Adding ArUco marker detection to rt-ai

There are many situations where it is necessary to establish the spatial relationship between a camera in a space and 3D points within the same space. One particular application of interest is the ability to use markers to accurately locate holograms in a space so that AR headset users see the holograms locked in the space, even as they look or move around the space. OpenCV has the ArUco marker detection included so that seemed like a good place to start. The screen capture above shows the rt-ai Aruco marker detector identifying the pose of a few example markers.

This is the simple rt-ai test design with the new ArUcoDetect stream processing element (SPE). The UVC camera was running at 1920 x 1080, 30 fps, and the ArUco SPE had no trouble keeping up with this.

This screen capture is a demonstration of the kind of thing that might be useful to do in an AR application. The relative pose of the marker has been detected, allowing the marker to be replaced by an associated hologram by a 3D application.

While the detection is quite stable, the ArUco SPE implements a configurable filter to help eliminate occasional artifacts, especially regarding the blue (z-axis) which can swing around quite a bit under some circumstances due to the pose ambiguity problem. The trick is to tune the filter to eliminate any residual pose jitter while maintaining adequate response to headset movement.

One challenge here is management of camera intrinsic parameters. In this case, I was using a Logitech C920 webcam for which calibration intrinsics had been determined using a version of the ChArUco calibration sample here. It wouldn’t be hard for the CUVCCam SPE to include camera intrinsic parameters in the JSON associated with each frame, assuming it could detect the type of UVC camera and pick up a pre-determined matrix for that type. Whether that’s adequate is a TBD. In other situations, where the video source is able to supply calibration data, the problem goes away. Anyway, more work needs to be done in this area.

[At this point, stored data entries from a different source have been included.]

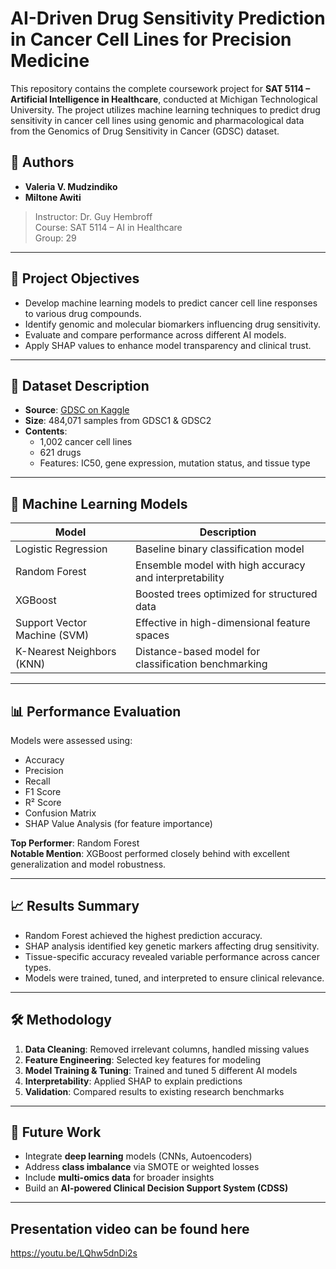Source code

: # AI-Driven Drug Sensitivity Prediction in Cancer Cell Lines for Precision Medicine

This repository contains the complete coursework project for **SAT 5114 – Artificial Intelligence in Healthcare**, conducted at Michigan Technological University. The project utilizes machine learning techniques to predict drug sensitivity in cancer cell lines using genomic and pharmacological data from the Genomics of Drug Sensitivity in Cancer (GDSC) dataset.

## 👥 Authors

- **Valeria V. Mudzindiko**
- **Miltone Awiti**

> Instructor: Dr. Guy Hembroff  
> Course: SAT 5114 – AI in Healthcare  
> Group: 29

---

## 📌 Project Objectives

- Develop machine learning models to predict cancer cell line responses to various drug compounds.
- Identify genomic and molecular biomarkers influencing drug sensitivity.
- Evaluate and compare performance across different AI models.
- Apply SHAP values to enhance model transparency and clinical trust.

---

## 🧬 Dataset Description

- **Source**: [GDSC on Kaggle](https://www.kaggle.com/code/samiraalipour/genomics-of-drug-sensitivity-in-cancer)
- **Size**: 484,071 samples from GDSC1 & GDSC2
- **Contents**:
  - 1,002 cancer cell lines
  - 621 drugs
  - Features: IC50, gene expression, mutation status, and tissue type

---

## 🤖 Machine Learning Models

| Model                  | Description |
|------------------------|-------------|
| Logistic Regression    | Baseline binary classification model |
| Random Forest          | Ensemble model with high accuracy and interpretability |
| XGBoost                | Boosted trees optimized for structured data |
| Support Vector Machine (SVM) | Effective in high-dimensional feature spaces |
| K-Nearest Neighbors (KNN) | Distance-based model for classification benchmarking |

---

## 📊 Performance Evaluation

Models were assessed using:

- Accuracy
- Precision
- Recall
- F1 Score
- R² Score
- Confusion Matrix
- SHAP Value Analysis (for feature importance)

**Top Performer**: Random Forest  
**Notable Mention**: XGBoost performed closely behind with excellent generalization and model robustness.

---

## 📈 Results Summary

- Random Forest achieved the highest prediction accuracy.
- SHAP analysis identified key genetic markers affecting drug sensitivity.
- Tissue-specific accuracy revealed variable performance across cancer types.
- Models were trained, tuned, and interpreted to ensure clinical relevance.

---

## 🛠️ Methodology

1. **Data Cleaning**: Removed irrelevant columns, handled missing values
2. **Feature Engineering**: Selected key features for modeling
3. **Model Training & Tuning**: Trained and tuned 5 different AI models
4. **Interpretability**: Applied SHAP to explain predictions
5. **Validation**: Compared results to existing research benchmarks

---

## 🚀 Future Work

- Integrate **deep learning** models (CNNs, Autoencoders)
- Address **class imbalance** via SMOTE or weighted losses
- Include **multi-omics data** for broader insights
- Build an **AI-powered Clinical Decision Support System (CDSS)**

---
## Presentation video can be found here
https://youtu.be/LQhw5dnDi2s



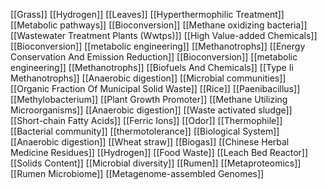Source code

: [[Grass]]
[[Hydrogen]]
[[Leaves]]
[[Hyperthermophilic Treatment]]
[[Metabolic pathways]]
[[Bioconversion]]
[[Methane oxidizing bacteria]]
[[Wastewater Treatment Plants (Wwtps)]]
[[High Value-added Chemicals]]
[[Bioconversion]]
[[metabolic engineering]]
[[Methanotrophs]]
[[Energy Conservation And Emission Reduction]]
[[Bioconversion]]
[[metabolic engineering]]
[[Methanotrophs]]
[[Biofuels And Chemicals]]
[[Type Ii Methanotrophs]]
[[Anaerobic digestion]]
[[Microbial communities]]
[[Organic Fraction Of Municipal Solid Waste]]
[[Rice]]
[[Paenibacillus]]
[[Methylobacterium]]
[[Plant Growth Promoter]]
[[Methane Utilizing Microorganisms]]
[[Anaerobic digestion]]
[[Waste activated sludge]]
[[Short-chain Fatty Acids]]
[[Ferric Ions]]
[[Odor]]
[[Thermophile]]
[[Bacterial community]]
[[thermotolerance]]
[[Biological System]]
[[Anaerobic digestion]]
[[Wheat straw]]
[[Biogas]]
[[Chinese Herbal Medicine Residues]]
[[Hydrogen]]
[[Food Waste]]
[[Leach Bed Reactor]]
[[Solids Content]]
[[Microbial diversity]]
[[Rumen]]
[[Metaproteomics]]
[[Rumen Microbiome]]
[[Metagenome-assembled Genomes]]
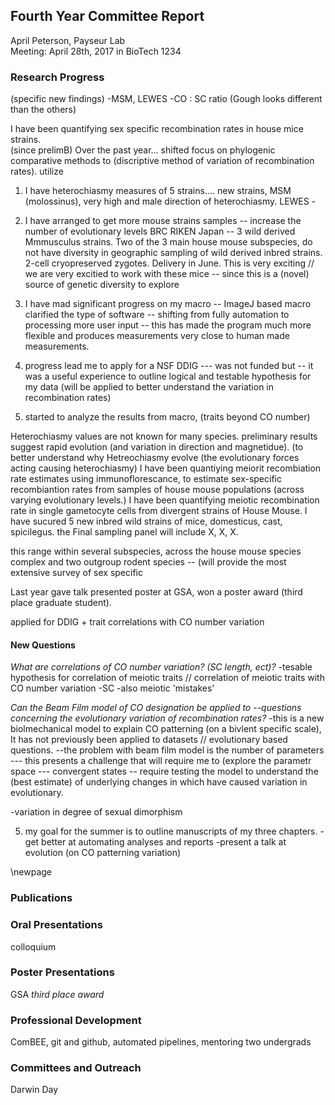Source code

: ## Fourth Year Committee Report
April Peterson, Payseur Lab  
Meeting: April 28th, 2017 in BioTech 1234

### Research Progress

(specific new findings)
-MSM, LEWES
-CO : SC ratio (Gough looks different than the others)

I have been quantifying sex specific recombination rates in house mice strains.  
(since prelimB) Over the past year...
shifted focus on phylogenic comparative methods to (discriptive method of variation of recombination rates).
utilize 

 1. I have heterochiasmy measures of 5 strains....
new strains, MSM (molossinus), very high and male direction of heterochiasmy.
LEWES - 

 1. I have arranged to get more mouse strains samples -- increase the number of evolutionary levels
BRC RIKEN Japan -- 3 wild derived Mmmusculus strains. Two of the 3 main house mouse subspecies, do not have diversity in geographic sampling of wild derived inbred strains.
2-cell cryopreserved zygotes. Delivery in June. 
This is very exciting // we are very excitied to work with these mice -- since this is a (novel) source of genetic diversity to explore

2. I have mad significant progress on my macro -- ImageJ based macro
clarified the type of software -- shifting from fully automation to processing more user input -- this has made the program much more flexible and produces measurements very close to human made measurements.

3. progress lead me to apply for a NSF DDIG --- was not funded but -- it was a useful experience to outline logical and testable hypothesis for my data (will be applied to better understand the variation in recombination rates)

4. started to analyze the results from macro, (traits beyond CO number)



Heterochiasmy values are not known for many species. preliminary results suggest rapid evolution (and variation in direction and magnetidue). (to better understand why Hetreochiasmy evolve (the evolutionary forces acting causing heterochiasmy)
I have been quantiying meiorit recombiation rate estimates using immunoflorescance, to estimate sex-specific recombiantion rates from samples of house mouse populations (across varying evolutionary levels.) 
I have been quantifying meiotic recombination rate in single gametocyte cells from divergent strains of House Mouse. 
I have sucured 5 new inbred wild strains of mice, domesticus, cast, spicilegus.
the Final sampling panel will include X, X, X.


this range within several subspecies, across the house mouse species complex and two outgroup rodent species -- (will provide the most extensive survey of sex specific 

Last year gave talk
presented poster at GSA, won a poster award (third place graduate student).

applied for DDIG + trait correlations with CO number variation
 

#### New Questions
*What are correlations of CO number variation? (SC length, ect)?*
-tesable hypothesis for correlation of meiotic traits  // correlation of meiotic traits with CO number variation
        -SC
        -also meiotic 'mistakes'

*Can the Beam Film model of CO designation be applied to --questions concerning the evolutionary variation of recombination rates?*
-this is a new biolmechanical model to explain CO patterning (on a bivlent specific scale), It has not previously been applied to datasets // evolutionary based questions.
--the problem with beam film model is the number of parameters --- this presents a challenge that will require me to (explore the parametr space  ---  convergent states --  require testing the model to understand the (best estimate) of underlying changes in 
which have caused variation in evolutionary.

-variation in degree of sexual dimorphism

5. my goal for the summer is to outline manuscripts of my three chapters.
-get better at automating analyses and reports
-present a talk at evolution (on CO patterning variation)

\newpage

### Publications


### Oral Presentations
colloquium

### Poster Presentations
GSA
*third place award*

### Professional Development
ComBEE, git and github, automated pipelines, mentoring two undergrads

### Committees and Outreach
Darwin Day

Since rt-ai stream processing networks (SPNs) can be integrated with SHAPE via the Conductor SPE (an example of the Conductor is here), an AR headset running the SHAPE application could stream front facing video to the ArUco SPN, which would then return the relative pose of detected markers that have previously been associated with SHAPE virtual objects. This would allow the headset to correctly instantiate the SHAPE virtual objects in the space and avoid problems relying on inside out tracking alone (such as in a spatial environment with a repeating texture that prevents unique identification).